• [What this task involves] Please copy out the entries below exactly, beginning with the line that contains "es simulateurs de crédit ou de" and ending with the line that contains "LE DÉBAT SUR LA DISSOCIATION", and include nothing outside that span.
** Opening Data block **
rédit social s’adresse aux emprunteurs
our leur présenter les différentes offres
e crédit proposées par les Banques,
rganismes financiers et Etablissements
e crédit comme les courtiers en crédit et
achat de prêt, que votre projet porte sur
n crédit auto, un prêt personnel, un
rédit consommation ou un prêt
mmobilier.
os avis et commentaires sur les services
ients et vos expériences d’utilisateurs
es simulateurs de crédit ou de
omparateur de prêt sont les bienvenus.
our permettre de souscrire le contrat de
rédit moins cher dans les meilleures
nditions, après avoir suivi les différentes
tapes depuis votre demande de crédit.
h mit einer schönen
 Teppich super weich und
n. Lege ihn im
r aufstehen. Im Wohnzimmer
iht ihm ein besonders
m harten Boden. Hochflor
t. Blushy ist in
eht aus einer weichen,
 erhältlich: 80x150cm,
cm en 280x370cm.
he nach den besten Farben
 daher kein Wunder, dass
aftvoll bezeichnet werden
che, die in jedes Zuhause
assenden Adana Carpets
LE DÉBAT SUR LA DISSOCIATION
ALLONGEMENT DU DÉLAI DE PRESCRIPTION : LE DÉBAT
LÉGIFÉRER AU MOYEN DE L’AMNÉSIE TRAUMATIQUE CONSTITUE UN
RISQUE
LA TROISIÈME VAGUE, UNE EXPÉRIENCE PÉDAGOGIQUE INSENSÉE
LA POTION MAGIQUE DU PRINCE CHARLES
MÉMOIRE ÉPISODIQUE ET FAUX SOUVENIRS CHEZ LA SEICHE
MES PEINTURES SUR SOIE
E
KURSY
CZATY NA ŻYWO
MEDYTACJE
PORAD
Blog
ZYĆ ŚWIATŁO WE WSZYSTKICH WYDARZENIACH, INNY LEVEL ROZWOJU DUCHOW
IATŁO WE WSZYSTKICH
** Closing Data block **
• [Solution to the exercise]
es simulateurs de crédit ou de
omparateur de prêt sont les bienvenus.
our permettre de souscrire le contrat de
rédit moins cher dans les meilleures
nditions, après avoir suivi les différentes
tapes depuis votre demande de crédit.
h mit einer schönen
 Teppich super weich und
n. Lege ihn im
r aufstehen. Im Wohnzimmer
iht ihm ein besonders
m harten Boden. Hochflor
t. Blushy ist in
eht aus einer weichen,
 erhältlich: 80x150cm,
cm en 280x370cm.
he nach den besten Farben
 daher kein Wunder, dass
aftvoll bezeichnet werden
che, die in jedes Zuhause
assenden Adana Carpets
LE DÉBAT SUR LA DISSOCIATION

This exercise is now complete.